*** Opening Text provided ***
Are you on any medications? I ask because while on topomax after a few months, my husband actually said to me, “either you call the doctor, or I will!” I also think the term SuperBitch was mentioned but later forgiven. ;). Meds can make you react differently as can going off meds. But also, I think we have earned the right to a shorter fuse to an extent. Life is short, we know that more now than ever and we shouldn’t have to put up with nonsense. And when you’re still healing, a lot can get on your nerves! At least it did mine! I remember going back to work and being made to attend a workshop where the speaker would not turn the music down. He was making a point, that when music is loud, students tend to cluster closer to have discussion. My point was that I had just returned from brain surgery and shouldn’t have to endure a migraine brought on by sound. The world unfortunately does’t understand what we go through, and even people that are close to you and went with you to surgery and through recovery don’t understand what’s kicking around in your mind because we faced the knife and came out on the other side, and recovery is a different beast altogether… One with very little support, even from our doctors… Because most have NO idea. My husband kept saying “you look fine! Stop pulling the aneurysm card!” They have NO idea. And hopefully they never will! Do what’s best for you. For me, it was a low dose of nortriptyline for chronic head pain. It certainly gave me more patience, and helped with the kicking of cigarettes.
*** Closing Text provided ***
What needs to be done: List every sentence in the forum post above that ends with an exclamation point and contains no quoted speech.
*** Opening Exercise data ***
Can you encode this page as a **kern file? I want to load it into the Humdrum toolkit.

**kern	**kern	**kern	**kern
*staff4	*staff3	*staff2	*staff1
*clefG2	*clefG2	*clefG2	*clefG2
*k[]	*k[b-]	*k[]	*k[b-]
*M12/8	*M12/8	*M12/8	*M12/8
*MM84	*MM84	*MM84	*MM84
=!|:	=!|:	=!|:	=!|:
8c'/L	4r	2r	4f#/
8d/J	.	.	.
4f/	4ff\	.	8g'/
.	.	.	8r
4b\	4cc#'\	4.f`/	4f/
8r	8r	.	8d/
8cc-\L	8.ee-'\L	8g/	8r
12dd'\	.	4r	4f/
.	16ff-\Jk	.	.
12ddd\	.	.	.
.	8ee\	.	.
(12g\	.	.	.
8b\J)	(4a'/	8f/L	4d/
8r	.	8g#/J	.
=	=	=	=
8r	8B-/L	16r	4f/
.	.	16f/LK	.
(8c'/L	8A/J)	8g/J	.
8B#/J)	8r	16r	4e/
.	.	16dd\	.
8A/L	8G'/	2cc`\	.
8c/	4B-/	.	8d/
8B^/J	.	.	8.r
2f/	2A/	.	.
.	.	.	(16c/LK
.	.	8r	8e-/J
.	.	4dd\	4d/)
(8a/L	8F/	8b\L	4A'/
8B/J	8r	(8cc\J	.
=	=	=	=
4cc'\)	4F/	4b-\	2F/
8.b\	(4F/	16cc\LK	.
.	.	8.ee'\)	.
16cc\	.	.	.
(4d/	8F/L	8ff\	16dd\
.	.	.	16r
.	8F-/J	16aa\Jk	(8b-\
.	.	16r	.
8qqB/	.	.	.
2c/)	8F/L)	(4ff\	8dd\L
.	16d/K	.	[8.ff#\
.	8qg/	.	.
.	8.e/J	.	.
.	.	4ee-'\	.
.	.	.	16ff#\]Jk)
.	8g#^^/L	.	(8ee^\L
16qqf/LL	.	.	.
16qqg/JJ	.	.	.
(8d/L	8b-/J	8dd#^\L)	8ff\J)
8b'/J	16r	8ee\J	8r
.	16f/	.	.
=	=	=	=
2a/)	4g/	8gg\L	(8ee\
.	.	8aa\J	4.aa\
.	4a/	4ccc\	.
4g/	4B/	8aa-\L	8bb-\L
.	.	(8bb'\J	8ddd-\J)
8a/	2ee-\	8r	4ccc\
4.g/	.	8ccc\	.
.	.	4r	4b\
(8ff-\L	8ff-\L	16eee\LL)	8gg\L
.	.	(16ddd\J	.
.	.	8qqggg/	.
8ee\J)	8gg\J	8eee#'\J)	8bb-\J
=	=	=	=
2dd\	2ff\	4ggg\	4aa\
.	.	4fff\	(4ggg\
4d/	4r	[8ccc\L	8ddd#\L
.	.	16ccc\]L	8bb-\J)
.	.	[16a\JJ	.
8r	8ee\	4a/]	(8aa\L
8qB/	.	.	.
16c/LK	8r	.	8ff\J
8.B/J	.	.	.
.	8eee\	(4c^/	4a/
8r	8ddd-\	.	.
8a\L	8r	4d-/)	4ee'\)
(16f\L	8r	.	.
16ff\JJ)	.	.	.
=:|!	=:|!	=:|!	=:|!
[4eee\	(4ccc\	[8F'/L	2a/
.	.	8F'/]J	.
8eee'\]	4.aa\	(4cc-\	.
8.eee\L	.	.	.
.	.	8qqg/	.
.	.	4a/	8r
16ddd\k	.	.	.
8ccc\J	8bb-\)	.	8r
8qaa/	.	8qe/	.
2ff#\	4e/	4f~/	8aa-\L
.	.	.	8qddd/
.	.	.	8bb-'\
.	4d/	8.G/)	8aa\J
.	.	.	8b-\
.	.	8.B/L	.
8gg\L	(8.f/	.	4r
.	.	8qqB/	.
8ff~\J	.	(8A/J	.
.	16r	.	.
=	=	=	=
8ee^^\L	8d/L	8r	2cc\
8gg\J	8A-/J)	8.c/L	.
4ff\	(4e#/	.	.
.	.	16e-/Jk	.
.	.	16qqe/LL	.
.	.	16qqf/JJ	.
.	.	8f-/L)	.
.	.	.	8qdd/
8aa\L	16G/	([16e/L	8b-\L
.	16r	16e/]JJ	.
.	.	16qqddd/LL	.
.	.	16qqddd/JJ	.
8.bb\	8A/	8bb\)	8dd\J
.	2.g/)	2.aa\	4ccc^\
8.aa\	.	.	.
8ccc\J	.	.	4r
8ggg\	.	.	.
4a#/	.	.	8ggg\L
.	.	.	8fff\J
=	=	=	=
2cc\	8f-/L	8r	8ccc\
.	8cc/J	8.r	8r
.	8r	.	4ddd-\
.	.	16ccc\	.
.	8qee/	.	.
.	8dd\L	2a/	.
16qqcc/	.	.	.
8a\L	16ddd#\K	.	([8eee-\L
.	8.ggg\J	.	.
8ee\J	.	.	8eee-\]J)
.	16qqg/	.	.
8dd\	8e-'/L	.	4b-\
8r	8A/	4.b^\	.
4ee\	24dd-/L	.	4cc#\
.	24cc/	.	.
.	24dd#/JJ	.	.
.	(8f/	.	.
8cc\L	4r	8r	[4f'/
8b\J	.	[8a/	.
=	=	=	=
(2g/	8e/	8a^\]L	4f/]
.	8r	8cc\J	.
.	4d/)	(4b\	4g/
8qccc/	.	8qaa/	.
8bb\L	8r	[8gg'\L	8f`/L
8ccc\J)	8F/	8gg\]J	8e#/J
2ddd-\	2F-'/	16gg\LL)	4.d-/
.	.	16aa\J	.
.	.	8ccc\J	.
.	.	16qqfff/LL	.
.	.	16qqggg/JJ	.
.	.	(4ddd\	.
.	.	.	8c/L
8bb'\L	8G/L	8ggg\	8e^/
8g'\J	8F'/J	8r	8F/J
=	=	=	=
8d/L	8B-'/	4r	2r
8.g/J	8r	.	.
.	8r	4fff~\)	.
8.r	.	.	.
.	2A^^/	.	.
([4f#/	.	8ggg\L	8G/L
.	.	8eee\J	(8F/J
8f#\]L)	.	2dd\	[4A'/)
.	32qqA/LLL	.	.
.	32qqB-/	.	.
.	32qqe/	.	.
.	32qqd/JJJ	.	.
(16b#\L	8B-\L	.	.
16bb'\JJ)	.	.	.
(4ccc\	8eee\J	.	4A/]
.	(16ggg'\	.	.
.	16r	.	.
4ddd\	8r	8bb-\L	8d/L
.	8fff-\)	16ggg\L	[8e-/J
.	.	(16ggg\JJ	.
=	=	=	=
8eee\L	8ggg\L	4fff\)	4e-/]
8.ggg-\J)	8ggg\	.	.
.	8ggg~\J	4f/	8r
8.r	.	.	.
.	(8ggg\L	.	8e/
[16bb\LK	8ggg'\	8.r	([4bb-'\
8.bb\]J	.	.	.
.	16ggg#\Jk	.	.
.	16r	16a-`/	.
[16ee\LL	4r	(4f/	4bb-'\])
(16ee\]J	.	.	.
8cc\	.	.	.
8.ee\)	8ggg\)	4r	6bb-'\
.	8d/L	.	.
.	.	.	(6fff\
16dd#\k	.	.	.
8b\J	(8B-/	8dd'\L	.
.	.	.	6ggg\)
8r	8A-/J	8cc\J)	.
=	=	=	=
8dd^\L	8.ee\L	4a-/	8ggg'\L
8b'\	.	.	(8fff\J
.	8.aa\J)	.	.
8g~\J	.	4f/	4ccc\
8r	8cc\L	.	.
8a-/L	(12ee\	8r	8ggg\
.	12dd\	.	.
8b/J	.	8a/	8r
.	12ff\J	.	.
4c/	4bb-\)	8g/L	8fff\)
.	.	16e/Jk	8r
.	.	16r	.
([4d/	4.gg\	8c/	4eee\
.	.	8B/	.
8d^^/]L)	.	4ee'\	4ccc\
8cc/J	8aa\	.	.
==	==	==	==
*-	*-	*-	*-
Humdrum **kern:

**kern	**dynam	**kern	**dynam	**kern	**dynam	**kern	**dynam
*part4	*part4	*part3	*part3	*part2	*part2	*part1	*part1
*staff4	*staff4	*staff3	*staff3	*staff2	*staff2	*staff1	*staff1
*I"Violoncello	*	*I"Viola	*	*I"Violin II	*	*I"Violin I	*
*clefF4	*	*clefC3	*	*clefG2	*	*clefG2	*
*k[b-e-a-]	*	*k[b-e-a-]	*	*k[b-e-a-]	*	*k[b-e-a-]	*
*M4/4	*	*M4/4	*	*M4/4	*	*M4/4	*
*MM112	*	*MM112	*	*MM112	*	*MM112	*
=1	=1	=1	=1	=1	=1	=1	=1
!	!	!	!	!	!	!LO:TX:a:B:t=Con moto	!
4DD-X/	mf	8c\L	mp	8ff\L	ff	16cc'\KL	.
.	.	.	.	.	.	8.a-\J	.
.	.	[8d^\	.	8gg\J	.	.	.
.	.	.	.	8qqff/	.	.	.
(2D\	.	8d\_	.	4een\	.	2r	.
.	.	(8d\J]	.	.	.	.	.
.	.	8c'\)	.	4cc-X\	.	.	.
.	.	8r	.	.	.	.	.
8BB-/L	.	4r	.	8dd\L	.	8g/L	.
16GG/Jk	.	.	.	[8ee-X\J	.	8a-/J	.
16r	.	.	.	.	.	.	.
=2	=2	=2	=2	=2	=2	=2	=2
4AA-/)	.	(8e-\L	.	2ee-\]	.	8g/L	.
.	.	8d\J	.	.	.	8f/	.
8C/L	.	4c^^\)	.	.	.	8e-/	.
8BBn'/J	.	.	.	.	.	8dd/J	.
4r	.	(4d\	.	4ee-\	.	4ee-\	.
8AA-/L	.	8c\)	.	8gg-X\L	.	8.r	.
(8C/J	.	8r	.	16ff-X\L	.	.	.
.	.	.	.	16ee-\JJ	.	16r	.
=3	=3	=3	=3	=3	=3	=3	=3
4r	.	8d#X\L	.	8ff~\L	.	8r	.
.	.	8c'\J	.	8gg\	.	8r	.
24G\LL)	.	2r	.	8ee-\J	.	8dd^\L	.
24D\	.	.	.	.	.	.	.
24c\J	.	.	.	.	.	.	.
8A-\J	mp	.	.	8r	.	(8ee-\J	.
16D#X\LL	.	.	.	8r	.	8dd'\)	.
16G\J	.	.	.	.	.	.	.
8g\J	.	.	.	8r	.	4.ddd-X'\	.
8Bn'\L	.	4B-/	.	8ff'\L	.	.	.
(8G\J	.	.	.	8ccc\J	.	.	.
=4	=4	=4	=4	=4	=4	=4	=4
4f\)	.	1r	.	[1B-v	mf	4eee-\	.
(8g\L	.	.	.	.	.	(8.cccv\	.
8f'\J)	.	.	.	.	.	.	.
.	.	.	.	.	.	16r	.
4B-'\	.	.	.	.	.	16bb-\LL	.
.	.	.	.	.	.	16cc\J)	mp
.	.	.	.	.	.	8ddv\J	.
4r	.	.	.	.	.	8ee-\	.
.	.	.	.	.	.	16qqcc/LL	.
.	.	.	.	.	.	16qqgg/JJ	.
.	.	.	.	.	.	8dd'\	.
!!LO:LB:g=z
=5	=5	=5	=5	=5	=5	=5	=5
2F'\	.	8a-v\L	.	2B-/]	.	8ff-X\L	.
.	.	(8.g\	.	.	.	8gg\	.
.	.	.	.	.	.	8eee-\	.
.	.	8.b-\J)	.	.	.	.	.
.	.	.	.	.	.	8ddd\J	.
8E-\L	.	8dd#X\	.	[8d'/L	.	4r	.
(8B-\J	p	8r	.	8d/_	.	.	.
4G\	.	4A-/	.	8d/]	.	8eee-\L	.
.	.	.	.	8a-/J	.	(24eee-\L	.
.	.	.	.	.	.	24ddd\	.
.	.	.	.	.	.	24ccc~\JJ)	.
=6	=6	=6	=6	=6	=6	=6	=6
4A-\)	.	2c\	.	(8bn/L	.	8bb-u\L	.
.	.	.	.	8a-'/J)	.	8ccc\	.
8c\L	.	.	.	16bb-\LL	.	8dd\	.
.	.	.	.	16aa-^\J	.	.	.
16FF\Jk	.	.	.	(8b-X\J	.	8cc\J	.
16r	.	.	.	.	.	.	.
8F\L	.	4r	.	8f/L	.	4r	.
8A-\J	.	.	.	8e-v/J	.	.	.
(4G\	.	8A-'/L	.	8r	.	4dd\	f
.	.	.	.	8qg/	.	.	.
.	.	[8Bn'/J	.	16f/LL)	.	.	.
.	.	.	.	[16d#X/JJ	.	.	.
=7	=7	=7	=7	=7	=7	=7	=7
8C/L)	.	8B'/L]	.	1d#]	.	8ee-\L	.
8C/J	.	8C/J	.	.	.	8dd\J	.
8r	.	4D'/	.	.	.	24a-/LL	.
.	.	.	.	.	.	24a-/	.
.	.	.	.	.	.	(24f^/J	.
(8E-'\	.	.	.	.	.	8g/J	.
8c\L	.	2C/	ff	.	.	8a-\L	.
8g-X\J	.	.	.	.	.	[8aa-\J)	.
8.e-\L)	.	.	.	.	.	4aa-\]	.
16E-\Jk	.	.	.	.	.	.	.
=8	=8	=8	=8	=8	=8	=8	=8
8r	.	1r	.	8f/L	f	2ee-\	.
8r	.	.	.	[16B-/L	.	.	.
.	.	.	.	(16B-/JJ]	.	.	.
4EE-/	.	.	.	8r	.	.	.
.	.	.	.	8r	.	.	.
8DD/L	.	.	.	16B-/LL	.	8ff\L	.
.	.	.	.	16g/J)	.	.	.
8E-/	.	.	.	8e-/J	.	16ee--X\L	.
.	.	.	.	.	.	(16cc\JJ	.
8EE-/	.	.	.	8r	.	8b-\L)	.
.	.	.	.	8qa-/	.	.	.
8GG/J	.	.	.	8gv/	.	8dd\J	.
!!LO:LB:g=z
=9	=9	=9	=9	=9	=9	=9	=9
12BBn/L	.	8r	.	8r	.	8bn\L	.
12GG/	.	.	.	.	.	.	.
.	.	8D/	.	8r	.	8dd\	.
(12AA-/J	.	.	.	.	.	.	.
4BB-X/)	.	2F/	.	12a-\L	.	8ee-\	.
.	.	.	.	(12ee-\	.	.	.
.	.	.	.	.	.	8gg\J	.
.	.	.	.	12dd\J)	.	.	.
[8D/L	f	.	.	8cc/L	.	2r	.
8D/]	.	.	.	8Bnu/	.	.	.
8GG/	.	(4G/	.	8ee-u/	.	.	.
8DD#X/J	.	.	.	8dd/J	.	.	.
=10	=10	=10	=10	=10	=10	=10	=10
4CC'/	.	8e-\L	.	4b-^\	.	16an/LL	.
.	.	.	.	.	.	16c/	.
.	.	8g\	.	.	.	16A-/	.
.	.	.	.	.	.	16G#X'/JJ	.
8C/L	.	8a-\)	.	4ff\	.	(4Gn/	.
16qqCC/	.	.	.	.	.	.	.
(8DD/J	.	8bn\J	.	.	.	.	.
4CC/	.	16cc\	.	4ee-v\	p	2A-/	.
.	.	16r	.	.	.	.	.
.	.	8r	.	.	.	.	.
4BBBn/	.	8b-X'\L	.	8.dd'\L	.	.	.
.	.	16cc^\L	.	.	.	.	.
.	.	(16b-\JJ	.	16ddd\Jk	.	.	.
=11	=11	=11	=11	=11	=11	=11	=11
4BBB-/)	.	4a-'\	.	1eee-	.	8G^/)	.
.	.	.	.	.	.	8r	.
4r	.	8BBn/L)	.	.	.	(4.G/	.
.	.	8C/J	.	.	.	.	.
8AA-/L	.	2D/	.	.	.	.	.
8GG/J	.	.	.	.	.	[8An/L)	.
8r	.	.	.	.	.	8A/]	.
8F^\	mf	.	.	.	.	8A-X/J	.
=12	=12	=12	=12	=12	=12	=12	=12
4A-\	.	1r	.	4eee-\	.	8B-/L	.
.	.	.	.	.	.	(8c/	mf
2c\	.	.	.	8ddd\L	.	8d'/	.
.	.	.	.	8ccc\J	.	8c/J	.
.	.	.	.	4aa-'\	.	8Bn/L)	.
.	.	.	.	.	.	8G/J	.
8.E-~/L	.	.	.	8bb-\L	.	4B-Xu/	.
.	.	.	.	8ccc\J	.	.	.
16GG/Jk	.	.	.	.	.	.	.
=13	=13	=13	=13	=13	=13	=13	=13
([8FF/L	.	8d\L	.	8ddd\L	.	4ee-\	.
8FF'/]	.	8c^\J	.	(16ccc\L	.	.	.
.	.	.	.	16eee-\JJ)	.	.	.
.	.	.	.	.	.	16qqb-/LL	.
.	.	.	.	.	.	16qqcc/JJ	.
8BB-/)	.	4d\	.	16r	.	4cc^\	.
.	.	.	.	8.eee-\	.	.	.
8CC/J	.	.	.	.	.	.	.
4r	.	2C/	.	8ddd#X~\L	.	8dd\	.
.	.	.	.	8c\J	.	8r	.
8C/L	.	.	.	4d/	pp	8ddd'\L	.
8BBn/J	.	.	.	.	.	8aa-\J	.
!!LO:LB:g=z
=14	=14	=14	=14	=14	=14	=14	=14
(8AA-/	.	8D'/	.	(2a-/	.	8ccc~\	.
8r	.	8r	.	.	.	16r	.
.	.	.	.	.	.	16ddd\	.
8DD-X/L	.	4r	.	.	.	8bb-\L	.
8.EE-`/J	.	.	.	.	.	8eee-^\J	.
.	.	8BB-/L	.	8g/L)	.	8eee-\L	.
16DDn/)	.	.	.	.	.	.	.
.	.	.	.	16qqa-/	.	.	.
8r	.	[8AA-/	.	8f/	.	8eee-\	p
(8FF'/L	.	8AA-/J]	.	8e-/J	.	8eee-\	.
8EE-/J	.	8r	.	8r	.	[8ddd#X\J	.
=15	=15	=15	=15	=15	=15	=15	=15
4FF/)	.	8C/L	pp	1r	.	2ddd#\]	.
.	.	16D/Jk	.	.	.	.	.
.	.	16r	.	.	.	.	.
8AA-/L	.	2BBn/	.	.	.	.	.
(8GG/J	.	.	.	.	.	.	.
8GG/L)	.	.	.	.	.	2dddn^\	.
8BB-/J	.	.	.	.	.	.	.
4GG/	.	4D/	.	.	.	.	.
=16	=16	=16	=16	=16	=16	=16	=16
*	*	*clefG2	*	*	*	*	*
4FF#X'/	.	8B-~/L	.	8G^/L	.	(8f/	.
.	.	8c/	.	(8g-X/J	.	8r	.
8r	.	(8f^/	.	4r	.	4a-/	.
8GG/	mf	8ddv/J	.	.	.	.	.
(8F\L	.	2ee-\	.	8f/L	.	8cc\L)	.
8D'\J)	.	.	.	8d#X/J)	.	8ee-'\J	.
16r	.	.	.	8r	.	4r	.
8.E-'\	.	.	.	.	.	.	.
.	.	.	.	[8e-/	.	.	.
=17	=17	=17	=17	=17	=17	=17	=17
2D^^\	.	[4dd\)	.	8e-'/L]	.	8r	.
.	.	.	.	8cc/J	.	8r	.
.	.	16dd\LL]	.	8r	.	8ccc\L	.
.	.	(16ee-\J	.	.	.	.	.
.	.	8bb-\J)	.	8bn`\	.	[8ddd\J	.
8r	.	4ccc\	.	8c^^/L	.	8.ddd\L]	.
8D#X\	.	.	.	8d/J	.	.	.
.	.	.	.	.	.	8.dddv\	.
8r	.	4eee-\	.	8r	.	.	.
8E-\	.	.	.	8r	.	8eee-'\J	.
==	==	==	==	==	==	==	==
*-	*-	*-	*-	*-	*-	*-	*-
*** Closing Exercise data ***
Response to the exercise:
- And when you’re still healing, a lot can get on your nerves!
- At least it did mine!
- And hopefully they never will!